BEGIN Supplied material
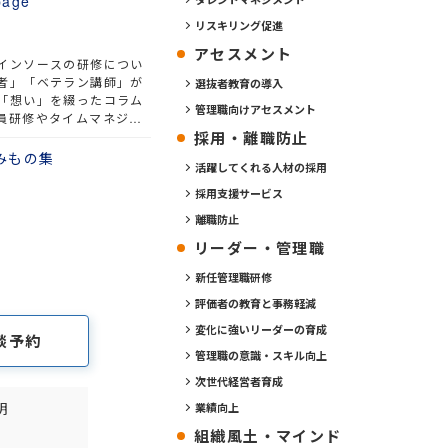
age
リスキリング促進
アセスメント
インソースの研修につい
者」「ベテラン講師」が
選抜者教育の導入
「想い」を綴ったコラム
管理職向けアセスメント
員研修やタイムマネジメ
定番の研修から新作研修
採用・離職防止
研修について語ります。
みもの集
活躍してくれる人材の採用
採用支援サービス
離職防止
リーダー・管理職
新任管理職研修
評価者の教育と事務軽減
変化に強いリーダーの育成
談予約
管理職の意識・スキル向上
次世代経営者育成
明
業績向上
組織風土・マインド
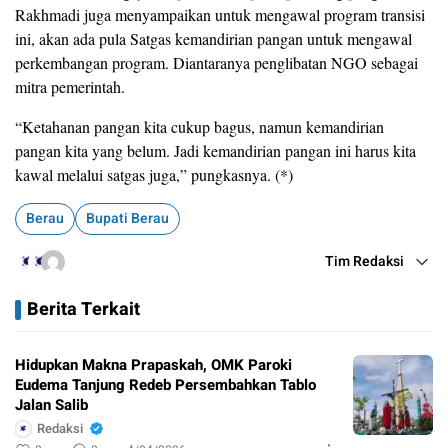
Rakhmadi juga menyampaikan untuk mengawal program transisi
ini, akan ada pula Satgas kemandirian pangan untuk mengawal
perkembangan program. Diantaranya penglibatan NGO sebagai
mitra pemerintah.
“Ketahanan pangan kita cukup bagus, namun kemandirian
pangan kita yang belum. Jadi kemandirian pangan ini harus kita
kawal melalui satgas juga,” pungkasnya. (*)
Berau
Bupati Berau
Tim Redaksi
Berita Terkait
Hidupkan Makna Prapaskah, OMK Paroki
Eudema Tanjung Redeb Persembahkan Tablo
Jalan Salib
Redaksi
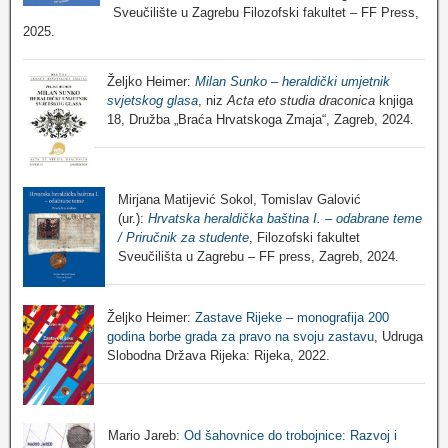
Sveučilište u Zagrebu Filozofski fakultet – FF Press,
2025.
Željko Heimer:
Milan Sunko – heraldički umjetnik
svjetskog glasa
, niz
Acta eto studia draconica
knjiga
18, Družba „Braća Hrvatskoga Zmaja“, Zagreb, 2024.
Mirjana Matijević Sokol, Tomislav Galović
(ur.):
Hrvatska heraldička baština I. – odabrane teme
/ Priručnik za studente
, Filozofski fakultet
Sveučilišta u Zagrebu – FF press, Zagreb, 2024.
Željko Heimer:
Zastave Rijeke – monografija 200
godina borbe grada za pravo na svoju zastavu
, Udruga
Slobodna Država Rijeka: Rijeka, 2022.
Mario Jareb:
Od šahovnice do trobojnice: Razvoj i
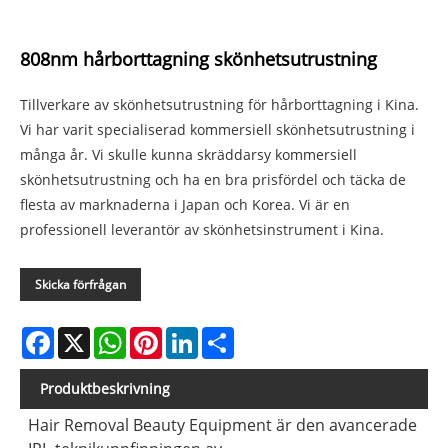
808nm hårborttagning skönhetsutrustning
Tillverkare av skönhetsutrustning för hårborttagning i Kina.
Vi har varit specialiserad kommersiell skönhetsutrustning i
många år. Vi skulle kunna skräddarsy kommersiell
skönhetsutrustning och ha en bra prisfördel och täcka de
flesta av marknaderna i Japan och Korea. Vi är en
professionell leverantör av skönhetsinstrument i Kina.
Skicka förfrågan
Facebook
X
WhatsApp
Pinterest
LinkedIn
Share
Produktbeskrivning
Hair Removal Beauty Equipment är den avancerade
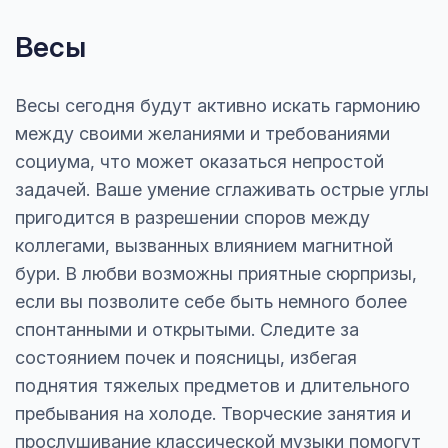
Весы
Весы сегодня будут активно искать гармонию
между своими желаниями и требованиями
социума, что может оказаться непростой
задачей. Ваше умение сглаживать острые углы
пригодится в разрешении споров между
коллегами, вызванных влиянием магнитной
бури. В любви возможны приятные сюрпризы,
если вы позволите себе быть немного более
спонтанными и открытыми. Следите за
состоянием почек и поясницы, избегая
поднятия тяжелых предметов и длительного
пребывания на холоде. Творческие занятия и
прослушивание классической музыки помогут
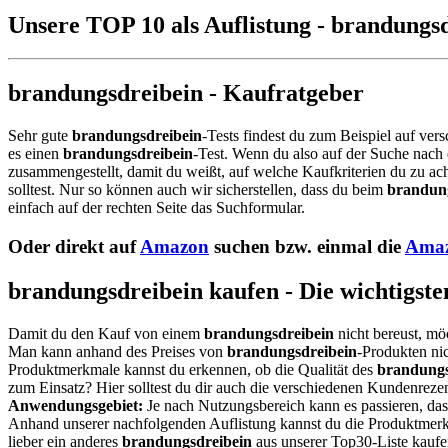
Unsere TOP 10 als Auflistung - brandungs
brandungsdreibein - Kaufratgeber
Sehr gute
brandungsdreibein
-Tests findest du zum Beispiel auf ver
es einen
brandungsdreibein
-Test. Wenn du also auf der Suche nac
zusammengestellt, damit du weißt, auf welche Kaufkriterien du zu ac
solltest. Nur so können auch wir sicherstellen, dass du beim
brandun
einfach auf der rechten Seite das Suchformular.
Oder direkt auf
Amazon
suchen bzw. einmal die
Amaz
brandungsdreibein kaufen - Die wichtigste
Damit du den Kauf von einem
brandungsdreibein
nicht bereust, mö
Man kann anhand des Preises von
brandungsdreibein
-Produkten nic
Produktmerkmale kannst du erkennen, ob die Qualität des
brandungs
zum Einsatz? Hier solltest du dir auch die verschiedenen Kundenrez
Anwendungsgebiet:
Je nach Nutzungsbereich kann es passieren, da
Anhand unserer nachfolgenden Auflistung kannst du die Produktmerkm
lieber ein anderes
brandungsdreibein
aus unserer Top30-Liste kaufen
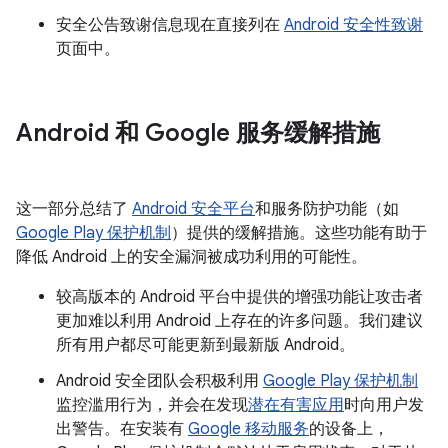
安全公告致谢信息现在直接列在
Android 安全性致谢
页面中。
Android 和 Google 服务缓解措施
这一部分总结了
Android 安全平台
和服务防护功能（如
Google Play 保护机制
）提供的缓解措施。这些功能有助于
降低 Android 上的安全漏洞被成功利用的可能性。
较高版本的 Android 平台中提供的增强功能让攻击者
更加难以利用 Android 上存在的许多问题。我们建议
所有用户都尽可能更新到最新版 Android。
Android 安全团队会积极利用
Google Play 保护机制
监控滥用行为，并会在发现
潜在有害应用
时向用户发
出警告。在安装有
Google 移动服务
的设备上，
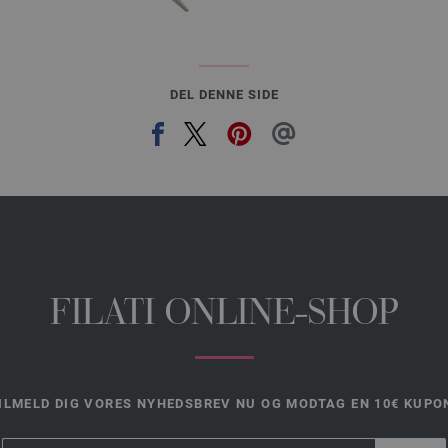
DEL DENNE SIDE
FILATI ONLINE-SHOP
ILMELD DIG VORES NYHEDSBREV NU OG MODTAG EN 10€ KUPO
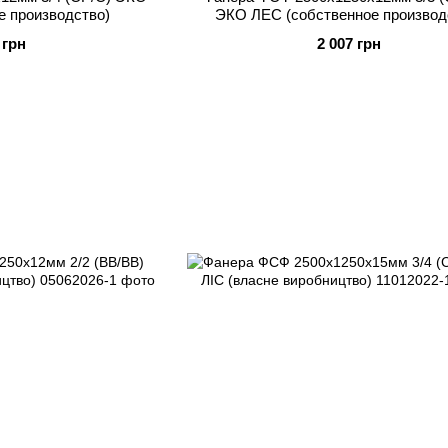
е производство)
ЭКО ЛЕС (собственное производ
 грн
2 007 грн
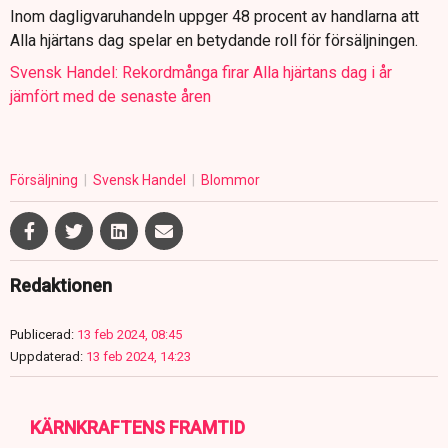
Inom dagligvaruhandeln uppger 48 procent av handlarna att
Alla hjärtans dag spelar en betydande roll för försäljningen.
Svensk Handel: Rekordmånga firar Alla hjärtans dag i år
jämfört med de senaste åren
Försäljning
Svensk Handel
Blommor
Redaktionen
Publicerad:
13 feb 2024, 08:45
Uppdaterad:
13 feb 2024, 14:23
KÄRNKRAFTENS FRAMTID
END Supplied material
• **Exercise goal**: Report only the number of lines in the records that contain the string "skönhetsutrustning". The match is case-sensitive.

• **Answer below**: 4